* **Text under study**:
Tuesday, June 10, 2014

Faculty advisors

UChicago's in the news all the time! Is this what comes of having up and become a super-elite college? First there's Katie Dries of Jezebel, reporting on the school's issues with sexual assault on campus. (Upsetting but not, I must admit, surprising.) Then there's Dan Savage getting accused of a "hate crime" by a language-policing student. While I have, I promise, oh so many thoughts on all of this, here's the part of Savage's post that jumped out at me for personal reasons:
But I do want to quote one piece at The Maroon—which has written numerous pieces about my alleged "hate crime," the demand by QUIP for an apology from the IOP (which the IOP, to its credit, refused to cough up) and QUIP's demand that the IOP promise to "censor" all future IOP guests who might use "hate speech" (not gonna happen, says IOP)—all without bothering to contact me for my side of the story. (That's not how we do journalism out here in the real world,Maroon. Please consult your faculty advisors. You do have faculty advisors, right?) 
In my time at the Maroon, I don't remember there being faculty advisors. Faculty who wanted to publish articles in the Maroon and got in a tizzy if not permitted to do so, yes, that would happen. (It was like, guys, send your thing to a real newspaper and they'll probably publish it! Not so for us undergrads!) But advisors? It's not a university with a journalism school or program, so I'm not sure where these advisors would be coming from. The Maroon wasn't a class or an apprenticeship. It was (although I suspect this has changed) a smoke-filled, hamburger-grease-coated basement office where the blind led the blind.

In any case, as someone with some insights into how that paper is (well, was) run, my first guess was, they didn't contact Savage because they didn't think in a million years he'd get back to them. It's one thing to aggressively interview school administrators, but visiting famous speakers? People an undergrad wouldn't think could possibly care what's written about them in the school paper? But now I see they did manage to get a statement from the other famous speaker, so, who knows.

* **Data supplied**:
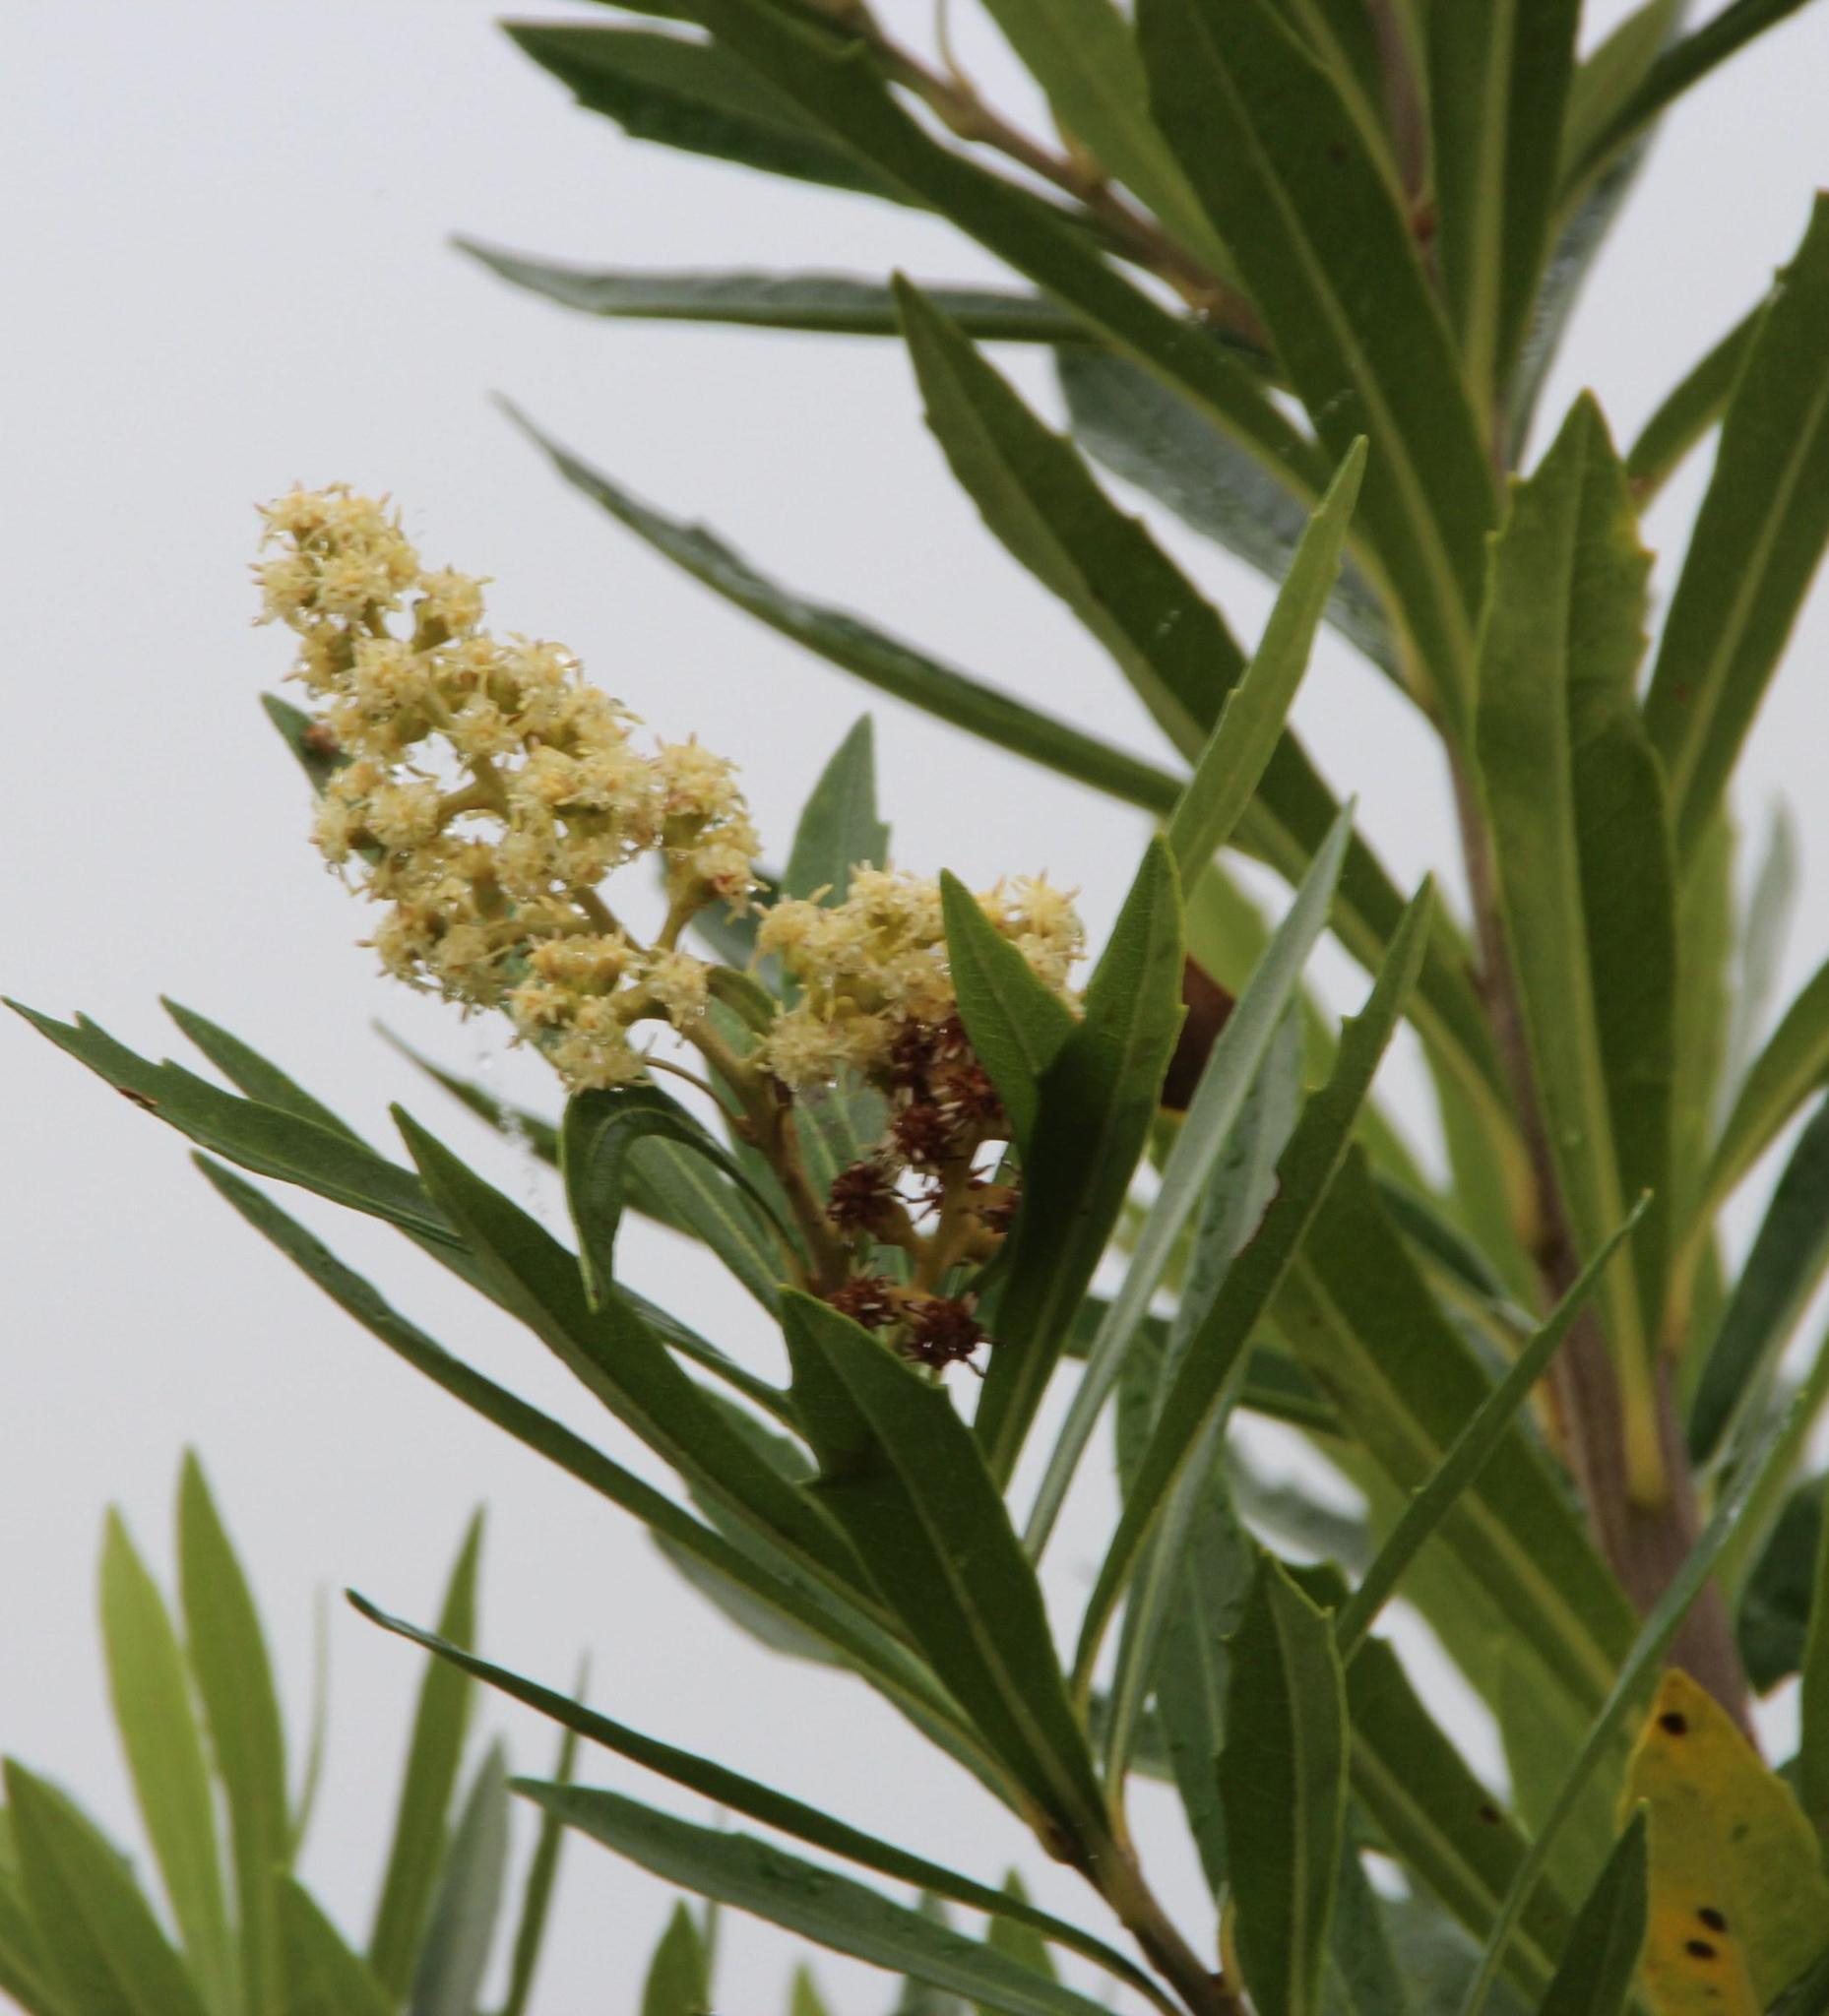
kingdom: Plantae
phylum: Tracheophyta
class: Magnoliopsida
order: Asterales
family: Asteraceae
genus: Brachylaena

* **Required work**:
A. Retype the blog post word for word, starting at "In my time at" and ending at "led the blind.".
B. In the blog post, which publication is Katie Dries reporting for?
The rows above come from a separate source, not from the blog post.

* **Per-task answers**:
A.
In my time at the Maroon, I don't remember there being faculty advisors. Faculty who wanted to publish articles in the Maroon and got in a tizzy if not permitted to do so, yes, that would happen. (It was like, guys, send your thing to a real newspaper and they'll probably publish it! Not so for us undergrads!) But advisors? It's not a university with a journalism school or program, so I'm not sure where these advisors would be coming from. The Maroon wasn't a class or an apprenticeship. It was (although I suspect this has changed) a smoke-filled, hamburger-grease-coated basement office where the blind led the blind.

B. Jezebel